Tuvimos el acierto de encontrar el lugar y las personas adecuadas en la Residencia de Ntra. Sra. de la Soledad y del Carmen, y el cambio en la vida de nuestros padres, y en la nuestra, fue total: competencia, dedicación, confianza, seguridad, cariño. La residencia pasó a ser “su casa”, así la consideraba nuestro padre poco antes de morir. También en parte ha sido la nuestra, porque en ella hemos pasado más de un rato acompañando a nuestros padres o asistiendo a alguno de los eventos que organizaban. Nuestra madre, más allá de alguna que otra rabieta propia de su enfermedad, también era feliz a su modo. Gracias a todos ellos.
Desgraciadamente, cuando Eliseo empezaba a encontrar su sitio, a sentirse parte de aquella familia y, animado por unos y otros, empezaba a escribir un pequeño relato de su propia vida, una neumonía agravada con sus problemas de corazón acabó con su vida. Dos años y medio después, cuando nos parecía que la enfermedad de Antonia aún tenía un largo recorrido, las cosas se precipitaron y en apenas tres meses su situación se deterioró en extremo: dejó de comer. ¡Hay que ver! con el buen apetito que siempre tuvo.
Pero aún tuvimos los hijos que tomar la última decisión, la más difícil de todas: permitir que nuestra madre siguiera viviendo de modo artificial o dejar a la naturaleza seguir su curso y que todo acabara. Nosotros, por respeto a ella y a nosotros mismos, optamos por no prolongar su vida de ese modo.
Creemos que la vida de nuestros padres ha sido buena, esforzada pero buena en general. Llegaron a vivir como nunca pensaron que lo iban a hacer cuando salieron del pueblo. Nos vieron crecer a nosotros, hacernos gente de bien; vieron crecer a sus nietos, los disfrutaron. A unos y a otros nos han querido, y solo en los últimos años las circunstancias han puesto su desgraciado contrapunto.
Nos quedamos con los buenos recuerdos, los que merecen la pena, los que nos hacen creer que nuestras vidas y las suyas tienen sentido.
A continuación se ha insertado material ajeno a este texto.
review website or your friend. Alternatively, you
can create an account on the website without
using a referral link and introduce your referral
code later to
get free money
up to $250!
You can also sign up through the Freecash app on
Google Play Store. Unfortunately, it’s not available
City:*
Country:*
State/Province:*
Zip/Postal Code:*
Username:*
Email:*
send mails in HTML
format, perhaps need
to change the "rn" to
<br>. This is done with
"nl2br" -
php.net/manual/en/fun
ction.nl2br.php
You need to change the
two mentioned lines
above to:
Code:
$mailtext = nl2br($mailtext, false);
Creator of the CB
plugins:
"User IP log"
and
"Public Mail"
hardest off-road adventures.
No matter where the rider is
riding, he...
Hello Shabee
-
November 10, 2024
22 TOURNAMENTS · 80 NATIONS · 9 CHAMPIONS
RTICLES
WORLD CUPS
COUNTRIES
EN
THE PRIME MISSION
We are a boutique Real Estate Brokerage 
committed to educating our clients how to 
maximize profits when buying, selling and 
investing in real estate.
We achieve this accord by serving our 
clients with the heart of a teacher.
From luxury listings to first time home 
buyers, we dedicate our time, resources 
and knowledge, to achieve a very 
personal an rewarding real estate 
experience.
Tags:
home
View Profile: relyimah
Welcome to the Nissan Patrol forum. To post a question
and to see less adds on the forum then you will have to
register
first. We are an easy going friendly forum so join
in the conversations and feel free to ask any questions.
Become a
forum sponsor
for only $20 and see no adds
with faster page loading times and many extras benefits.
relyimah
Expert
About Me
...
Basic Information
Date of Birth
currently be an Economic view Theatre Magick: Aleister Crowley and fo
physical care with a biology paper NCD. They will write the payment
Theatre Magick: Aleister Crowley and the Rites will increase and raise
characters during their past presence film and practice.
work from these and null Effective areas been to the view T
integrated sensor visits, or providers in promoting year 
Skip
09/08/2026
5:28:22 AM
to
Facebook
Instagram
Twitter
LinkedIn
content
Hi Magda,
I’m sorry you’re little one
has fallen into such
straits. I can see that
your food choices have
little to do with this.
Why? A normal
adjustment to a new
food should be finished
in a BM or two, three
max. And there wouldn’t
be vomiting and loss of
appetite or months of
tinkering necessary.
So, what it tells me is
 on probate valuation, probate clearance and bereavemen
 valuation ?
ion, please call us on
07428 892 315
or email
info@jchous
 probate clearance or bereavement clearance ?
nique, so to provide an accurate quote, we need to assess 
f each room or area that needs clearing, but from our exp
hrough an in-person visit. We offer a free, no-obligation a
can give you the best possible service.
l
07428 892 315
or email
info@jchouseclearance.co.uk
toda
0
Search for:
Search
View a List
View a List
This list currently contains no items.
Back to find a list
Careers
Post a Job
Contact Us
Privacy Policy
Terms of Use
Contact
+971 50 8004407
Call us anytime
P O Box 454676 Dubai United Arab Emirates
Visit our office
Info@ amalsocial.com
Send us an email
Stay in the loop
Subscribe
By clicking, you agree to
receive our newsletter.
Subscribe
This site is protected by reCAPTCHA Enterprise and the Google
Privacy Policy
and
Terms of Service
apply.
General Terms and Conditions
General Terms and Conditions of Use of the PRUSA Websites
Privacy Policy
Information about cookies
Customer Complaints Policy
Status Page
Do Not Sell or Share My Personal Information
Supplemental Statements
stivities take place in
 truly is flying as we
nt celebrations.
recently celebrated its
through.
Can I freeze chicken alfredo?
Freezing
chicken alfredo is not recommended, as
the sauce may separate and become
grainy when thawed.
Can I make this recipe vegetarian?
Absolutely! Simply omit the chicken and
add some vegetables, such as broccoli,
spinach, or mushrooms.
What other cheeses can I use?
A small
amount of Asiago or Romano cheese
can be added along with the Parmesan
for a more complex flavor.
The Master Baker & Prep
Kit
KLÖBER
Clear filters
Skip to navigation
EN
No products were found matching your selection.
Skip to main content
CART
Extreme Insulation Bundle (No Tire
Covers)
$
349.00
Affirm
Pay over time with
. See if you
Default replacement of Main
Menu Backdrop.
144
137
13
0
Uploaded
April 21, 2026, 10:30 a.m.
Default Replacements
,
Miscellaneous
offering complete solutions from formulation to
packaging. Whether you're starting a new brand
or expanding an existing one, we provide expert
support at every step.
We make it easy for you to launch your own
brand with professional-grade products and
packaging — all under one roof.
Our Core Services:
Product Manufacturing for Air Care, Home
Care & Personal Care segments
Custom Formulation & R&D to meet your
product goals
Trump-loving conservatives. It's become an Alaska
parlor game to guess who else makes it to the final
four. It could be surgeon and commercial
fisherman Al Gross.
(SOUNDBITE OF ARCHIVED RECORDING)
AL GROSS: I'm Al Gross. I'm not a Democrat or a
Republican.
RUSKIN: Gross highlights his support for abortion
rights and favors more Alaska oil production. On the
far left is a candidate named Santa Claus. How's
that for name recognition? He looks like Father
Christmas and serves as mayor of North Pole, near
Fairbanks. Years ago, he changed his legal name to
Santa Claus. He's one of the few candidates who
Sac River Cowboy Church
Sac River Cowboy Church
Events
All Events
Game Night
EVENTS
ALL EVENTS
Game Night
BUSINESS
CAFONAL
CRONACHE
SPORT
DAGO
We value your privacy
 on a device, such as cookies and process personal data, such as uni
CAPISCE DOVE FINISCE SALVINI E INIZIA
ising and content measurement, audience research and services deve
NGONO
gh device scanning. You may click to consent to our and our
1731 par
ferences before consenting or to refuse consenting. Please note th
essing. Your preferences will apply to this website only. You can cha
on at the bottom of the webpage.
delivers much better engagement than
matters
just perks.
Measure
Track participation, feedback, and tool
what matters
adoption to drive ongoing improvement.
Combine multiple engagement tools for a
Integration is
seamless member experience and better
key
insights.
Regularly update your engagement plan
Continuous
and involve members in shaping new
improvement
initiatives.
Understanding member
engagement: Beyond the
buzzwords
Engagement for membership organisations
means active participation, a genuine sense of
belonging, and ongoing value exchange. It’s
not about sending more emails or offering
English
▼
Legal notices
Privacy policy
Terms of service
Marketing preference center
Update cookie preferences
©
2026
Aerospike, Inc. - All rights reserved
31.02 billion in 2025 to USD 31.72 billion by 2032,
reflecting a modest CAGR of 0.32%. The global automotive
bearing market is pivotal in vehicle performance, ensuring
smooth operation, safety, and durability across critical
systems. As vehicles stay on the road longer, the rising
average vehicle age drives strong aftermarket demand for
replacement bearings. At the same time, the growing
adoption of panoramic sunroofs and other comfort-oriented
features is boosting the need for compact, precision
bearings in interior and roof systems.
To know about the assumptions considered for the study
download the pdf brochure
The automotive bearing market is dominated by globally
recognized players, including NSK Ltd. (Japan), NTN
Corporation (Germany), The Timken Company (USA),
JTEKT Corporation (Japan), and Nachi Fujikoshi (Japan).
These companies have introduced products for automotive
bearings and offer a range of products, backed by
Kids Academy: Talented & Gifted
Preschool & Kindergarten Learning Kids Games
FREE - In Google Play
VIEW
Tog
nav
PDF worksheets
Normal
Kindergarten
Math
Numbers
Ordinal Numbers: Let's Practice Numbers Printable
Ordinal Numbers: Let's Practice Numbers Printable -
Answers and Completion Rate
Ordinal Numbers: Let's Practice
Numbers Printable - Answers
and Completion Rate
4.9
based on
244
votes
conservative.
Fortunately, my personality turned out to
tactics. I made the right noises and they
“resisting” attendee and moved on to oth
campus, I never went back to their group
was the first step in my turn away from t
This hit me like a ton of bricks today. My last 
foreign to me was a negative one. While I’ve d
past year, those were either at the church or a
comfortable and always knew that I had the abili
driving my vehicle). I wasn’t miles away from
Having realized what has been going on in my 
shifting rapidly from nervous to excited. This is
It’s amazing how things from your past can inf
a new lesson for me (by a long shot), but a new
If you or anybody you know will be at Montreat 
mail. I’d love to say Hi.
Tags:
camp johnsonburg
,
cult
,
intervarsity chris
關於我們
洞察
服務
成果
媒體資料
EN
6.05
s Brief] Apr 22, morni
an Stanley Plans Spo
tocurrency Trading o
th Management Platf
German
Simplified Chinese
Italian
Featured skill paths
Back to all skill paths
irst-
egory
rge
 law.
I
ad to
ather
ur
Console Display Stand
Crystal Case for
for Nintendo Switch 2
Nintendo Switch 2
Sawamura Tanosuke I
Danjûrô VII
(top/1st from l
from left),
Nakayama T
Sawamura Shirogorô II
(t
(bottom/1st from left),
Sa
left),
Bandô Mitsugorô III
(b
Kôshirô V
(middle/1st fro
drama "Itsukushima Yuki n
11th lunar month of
Descansen en paz.
Armando y Elena.
Eliseo Bogónez ingresó en la Residencia Ntra. Sra. de la Soledad y del Carmenel 1 de diciembre de 2010. Falleció el 21 de enero de 2012 a los 86 años.
Antonia Peláez ingresó en la Residencia Ntra. Sra. de la Soledad y del Carmen el 1 de diciembre de de 2010. Falleció el 31 de agosto de 2014 a los 89 años.